While it’s widely thought that people inherit handedness, genes don’t entirely account for this particular type of brain lateralization. Indeed, a recent study of twins showed that handedness is only about 25% heritable, with the remaining factors being environmental or unexplained. Several studies support the environmental influence hypothesis: one concludes that handedness in mammals results from social pressures, as they coordinate their behaviors for collective survival. Another notes that mammals show asymmetric tendencies even in the womb: most fetuses preferentially turn to the right, which may provide more sensory input to that side, reinforcing the preference. And yet another possible contributor to handedness is biological sex: there’s a small but significant difference in the number of female vs. male lefties—about 12% of men, but only 10% of women, are left handed. So it might be that high fetal levels of testosterone are connected to left-handedness.

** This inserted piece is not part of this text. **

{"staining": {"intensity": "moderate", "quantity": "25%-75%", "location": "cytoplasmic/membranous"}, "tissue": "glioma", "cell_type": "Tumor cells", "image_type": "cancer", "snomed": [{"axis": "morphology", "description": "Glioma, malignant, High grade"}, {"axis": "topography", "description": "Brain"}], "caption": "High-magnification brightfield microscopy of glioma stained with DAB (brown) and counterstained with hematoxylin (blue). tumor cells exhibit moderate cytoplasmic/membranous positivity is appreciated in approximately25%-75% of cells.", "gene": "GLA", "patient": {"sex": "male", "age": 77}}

While most lefties are healthy, of course, left-handedness is associated with a variety of disorders. About 32% of people with dyslexia, for instance, are left handed, suggesting a linkage between the two. And, there is also a correlation between schizophrenia and left-hand dominance. These suggest that there may be common epigenetic factors—or, environmental influences that directly impact gene expression—influencing lateralization and such diseases. Güntürkün notes that, "There are almost no disorders of the human brain that are not linked to brain asymmetries.” So, understanding how lateralization takes place in the developing brain may help us understand neurological diseases.

Despite some health implications, associations between ‘left’ and ‘evil’ are for the most part, passé. Indeed, there is some exceptionalism associated with left-handedness today, including advantage in sports, and increased creativity.

The sports advantage has a clear logic: opponents aren’t as experienced dealing with left handedness, so their reaction times increase when the anticipated right-handed play is instead a left-handed one. Accounting for the connection to creativity, according to Alan Searleman, are studies suggesting that lefties have greater fluid intelligence and larger vocabularies. Then again, there’s also evidence that strong handedness increases language processing abilities, but it doesn’t matter which hand is dominant.

A lefty myself, it’s cheering to think that left-handedness confers some effortless superiority, but the idea wilts a bit when all things are considered. Still, lefties are in good company, with 5 of the last 8 U.S. presidents being left-handed. And Oprah.